Critical journalist murdered in Sindh province

Amir Bux Brohi, correspondent for the Daily Kawish in Shikarpur, who had reported about human rights violations, was shot dead by three gunmen. Reporters Without Borders called on the interior minister to find and punish those who organised and carried out the murder.

Reporters Without Borders (Reporters sans frontières) said today it was appalled at the 3 October murder of Pakistani journalist Amir Bux Brohi, who reported on human rights violations by police and powerful local figures in Sindh province. He was correspondent for the Sindhi-language Daily Kawish and the TV station KTN. "We would concerned if those who planned and carried out this crime were not punished or were simply tried by a tribal assembly, as were the October 2002 killers of Shahid Soomro, also of the Daily Kawish, who were let off with just a fine," the press freedom organisation said in a letter to federal interior minister Makhdoom Syed Faisal Saleh. "The police and courts must prosecute and punish those who endanger press freedom in this way." Brohi, 30, was shot dead in Shikarpur, in Sindh province, by three gunmen who stopped him as he was driving to work after dark, shot him at close range and then fled.

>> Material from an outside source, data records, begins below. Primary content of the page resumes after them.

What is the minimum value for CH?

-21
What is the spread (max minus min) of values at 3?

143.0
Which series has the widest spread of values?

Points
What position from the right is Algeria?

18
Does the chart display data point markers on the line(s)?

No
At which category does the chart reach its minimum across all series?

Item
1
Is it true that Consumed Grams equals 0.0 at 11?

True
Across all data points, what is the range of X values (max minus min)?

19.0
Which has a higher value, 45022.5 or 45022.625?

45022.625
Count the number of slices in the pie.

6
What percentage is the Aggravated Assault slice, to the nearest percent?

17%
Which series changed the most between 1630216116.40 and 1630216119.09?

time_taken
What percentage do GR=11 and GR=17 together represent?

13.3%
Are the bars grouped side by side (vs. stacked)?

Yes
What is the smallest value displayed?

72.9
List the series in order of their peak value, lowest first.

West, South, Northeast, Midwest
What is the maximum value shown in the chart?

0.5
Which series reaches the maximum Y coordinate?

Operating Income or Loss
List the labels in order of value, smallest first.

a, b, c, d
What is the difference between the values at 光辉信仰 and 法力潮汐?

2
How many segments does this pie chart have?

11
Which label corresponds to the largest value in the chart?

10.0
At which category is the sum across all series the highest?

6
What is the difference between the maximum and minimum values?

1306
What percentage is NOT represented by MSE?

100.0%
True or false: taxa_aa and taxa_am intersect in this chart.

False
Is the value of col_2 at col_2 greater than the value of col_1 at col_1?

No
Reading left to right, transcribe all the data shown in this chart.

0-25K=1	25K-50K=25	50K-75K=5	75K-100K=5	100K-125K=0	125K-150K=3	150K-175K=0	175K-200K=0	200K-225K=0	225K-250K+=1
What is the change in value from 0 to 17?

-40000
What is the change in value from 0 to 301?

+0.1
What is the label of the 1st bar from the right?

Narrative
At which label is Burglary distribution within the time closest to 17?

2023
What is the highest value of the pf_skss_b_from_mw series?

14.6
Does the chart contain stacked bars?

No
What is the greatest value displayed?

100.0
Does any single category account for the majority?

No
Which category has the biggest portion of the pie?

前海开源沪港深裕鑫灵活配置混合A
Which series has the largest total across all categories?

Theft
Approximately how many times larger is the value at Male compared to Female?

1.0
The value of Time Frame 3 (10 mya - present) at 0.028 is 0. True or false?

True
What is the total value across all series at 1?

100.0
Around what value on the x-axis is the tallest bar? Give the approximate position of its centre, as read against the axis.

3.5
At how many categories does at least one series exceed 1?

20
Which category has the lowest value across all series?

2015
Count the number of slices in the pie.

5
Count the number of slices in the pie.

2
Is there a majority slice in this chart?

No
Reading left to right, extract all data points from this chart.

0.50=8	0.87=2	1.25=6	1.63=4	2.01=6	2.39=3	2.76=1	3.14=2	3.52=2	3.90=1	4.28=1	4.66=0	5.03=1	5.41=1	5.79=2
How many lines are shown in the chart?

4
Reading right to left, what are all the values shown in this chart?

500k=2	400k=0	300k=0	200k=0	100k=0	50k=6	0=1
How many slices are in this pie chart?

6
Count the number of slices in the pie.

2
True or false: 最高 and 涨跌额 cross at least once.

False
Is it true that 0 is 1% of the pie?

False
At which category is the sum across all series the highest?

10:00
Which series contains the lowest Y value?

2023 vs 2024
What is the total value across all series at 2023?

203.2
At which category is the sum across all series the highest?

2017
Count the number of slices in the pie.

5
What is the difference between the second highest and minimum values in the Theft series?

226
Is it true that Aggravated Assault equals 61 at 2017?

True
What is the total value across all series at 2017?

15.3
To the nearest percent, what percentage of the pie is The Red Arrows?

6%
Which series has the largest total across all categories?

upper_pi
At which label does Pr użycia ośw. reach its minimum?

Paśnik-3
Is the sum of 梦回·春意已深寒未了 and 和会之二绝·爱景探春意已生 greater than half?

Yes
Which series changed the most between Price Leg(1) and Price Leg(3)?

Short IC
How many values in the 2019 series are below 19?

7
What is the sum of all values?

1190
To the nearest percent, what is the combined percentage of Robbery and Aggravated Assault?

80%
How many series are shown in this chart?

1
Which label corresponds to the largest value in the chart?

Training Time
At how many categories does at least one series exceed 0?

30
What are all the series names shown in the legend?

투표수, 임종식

Police had no information on why he was killed, but Ahmed Raza, a journalist with the Daily Times, noted that Brohi, who had worked in Shikarpur for the past 12 years, had written a lot about abuses by local police and agents of landowners. Friends said he had also been threatened several times. His murder set off demonstrations by journalists in several cities in Sindh province to demand the arrest of the killers and official protection for journalists, some of them also staged a symbolic hunger-strike as a mark of respect.